Ele lembra que a passagem é o principal canal de exportação de petróleo do mundo, por onde circula cerca de 25% da produção global. A região escoa, por exemplo, o petróleo da Arábia Saudita, além de grandes volumes de gás natural produzidos por Catar e Omã.

Apesar da forte produção iraniana, o impacto direto de eventuais dificuldades de exportação do país recairia sobretudo sobre a Ásia. “China, Índia e Japão seriam diretamente impactados”, afirma o presidente do IBP.
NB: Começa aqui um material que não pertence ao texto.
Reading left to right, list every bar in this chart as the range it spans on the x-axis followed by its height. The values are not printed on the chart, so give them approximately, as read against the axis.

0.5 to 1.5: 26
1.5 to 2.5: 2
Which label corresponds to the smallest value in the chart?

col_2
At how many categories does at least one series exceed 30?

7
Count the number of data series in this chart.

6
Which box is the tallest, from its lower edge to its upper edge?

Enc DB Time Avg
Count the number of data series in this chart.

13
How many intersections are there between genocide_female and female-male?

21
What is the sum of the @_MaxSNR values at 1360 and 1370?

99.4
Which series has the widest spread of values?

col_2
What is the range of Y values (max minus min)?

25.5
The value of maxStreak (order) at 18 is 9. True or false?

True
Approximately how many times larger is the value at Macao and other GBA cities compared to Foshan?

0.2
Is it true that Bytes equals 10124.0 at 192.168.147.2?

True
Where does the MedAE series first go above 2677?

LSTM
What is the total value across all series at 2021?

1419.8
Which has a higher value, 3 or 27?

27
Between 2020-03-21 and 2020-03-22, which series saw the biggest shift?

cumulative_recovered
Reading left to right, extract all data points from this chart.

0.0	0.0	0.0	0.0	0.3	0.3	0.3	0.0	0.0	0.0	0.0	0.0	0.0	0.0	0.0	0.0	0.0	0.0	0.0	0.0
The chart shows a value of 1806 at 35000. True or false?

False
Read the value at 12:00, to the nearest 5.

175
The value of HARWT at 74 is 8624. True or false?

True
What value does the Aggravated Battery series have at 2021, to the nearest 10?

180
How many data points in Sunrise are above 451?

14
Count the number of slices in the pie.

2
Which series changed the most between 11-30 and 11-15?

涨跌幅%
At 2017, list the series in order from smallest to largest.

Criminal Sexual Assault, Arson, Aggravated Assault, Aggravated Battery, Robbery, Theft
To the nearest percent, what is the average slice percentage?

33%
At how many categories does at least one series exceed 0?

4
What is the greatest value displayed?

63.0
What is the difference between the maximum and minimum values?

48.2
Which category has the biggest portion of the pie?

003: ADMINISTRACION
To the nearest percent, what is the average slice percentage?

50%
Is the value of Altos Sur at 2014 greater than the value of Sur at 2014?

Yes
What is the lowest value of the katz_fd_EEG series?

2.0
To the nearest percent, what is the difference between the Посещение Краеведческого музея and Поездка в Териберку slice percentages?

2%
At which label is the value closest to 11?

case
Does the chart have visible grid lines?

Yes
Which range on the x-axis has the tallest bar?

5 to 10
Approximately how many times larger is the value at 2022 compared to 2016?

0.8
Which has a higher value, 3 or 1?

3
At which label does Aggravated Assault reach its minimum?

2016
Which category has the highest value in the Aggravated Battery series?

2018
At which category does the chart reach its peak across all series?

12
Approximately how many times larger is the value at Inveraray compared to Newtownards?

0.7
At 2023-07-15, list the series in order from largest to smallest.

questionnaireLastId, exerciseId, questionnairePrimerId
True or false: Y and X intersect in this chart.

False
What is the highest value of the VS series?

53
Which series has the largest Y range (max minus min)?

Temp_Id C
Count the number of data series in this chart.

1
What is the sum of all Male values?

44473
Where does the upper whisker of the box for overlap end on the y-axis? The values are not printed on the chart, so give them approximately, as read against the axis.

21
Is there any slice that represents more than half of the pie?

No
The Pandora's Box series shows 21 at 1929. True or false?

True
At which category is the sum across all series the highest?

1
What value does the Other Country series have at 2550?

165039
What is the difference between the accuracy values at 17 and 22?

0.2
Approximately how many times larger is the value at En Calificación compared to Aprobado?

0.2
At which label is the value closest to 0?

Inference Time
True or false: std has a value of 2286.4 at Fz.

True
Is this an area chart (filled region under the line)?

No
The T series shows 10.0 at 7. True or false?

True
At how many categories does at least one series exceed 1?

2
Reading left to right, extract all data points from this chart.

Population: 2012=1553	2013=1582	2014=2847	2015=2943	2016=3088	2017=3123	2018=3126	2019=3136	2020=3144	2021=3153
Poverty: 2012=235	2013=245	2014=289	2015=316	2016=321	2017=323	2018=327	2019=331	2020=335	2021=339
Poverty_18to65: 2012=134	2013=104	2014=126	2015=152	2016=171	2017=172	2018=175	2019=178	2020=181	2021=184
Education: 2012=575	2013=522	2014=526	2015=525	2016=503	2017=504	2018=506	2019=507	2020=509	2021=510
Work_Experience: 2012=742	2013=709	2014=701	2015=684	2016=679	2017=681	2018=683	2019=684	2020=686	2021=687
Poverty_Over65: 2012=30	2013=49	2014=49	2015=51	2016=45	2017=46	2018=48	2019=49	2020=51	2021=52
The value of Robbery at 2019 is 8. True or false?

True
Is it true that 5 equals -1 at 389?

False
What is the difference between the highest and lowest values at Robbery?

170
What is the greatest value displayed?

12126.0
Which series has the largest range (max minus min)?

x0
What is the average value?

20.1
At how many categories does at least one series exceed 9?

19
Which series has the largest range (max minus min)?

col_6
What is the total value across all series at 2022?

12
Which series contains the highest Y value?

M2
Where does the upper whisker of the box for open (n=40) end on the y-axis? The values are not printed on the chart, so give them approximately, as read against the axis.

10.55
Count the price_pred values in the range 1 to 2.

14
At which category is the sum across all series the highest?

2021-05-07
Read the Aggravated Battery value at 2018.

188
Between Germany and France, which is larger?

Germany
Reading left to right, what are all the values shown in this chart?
Isso, por outro lado, poderia abrir espaço adicional para o petróleo brasileiro. “O Brasil é um fornecedor confiável de petróleo”, diz Ardenghy, citando a qualidade do óleo do pré-sal, o potencial da Margem Equatorial e a ausência de grandes riscos geopolíticos que ameacem o fornecimento nacional.

Além do Brasil, a Guiana — que já produz na mesma região geológica hoje avaliada pela Petrobras (PETR3; PETR4) — também tende a ganhar protagonismo no mercado internacional em um cenário de aprofundamento do conflito, avalia o executivo.

Entre os grandes detentores de reservas, a Venezuela ainda não desponta como player capaz de reagir rapidamente. Segundo Ardenghy, a produção do país deve levar vários anos para ganhar escala, devido à infraestrutura defasada, à necessidade de investimentos elevados e à própria natureza do óleo venezuelano, mais pesado, que exige mais da etapa de extração e refino.

Gás natural

O conflito no Oriente Médio também tende a pressionar o mercado de gás natural, combustível abundante na região, especialmente em produtores como Catar, Omã e o próprio Irã. O impacto pode ser ainda maior se as hostilidades se prolongarem, como o presidente dos Estados Unidos, Donald Trump, já sinalizou.

“Nesse cenário, em mercados como Índia e Japão, você pode imaginar uma perda de competitividade dessas duas economias por causa de pressões inflacionárias”, afirma Ardenghy. “Isso só ressalta a importância de o Brasil garantir segurança energética.”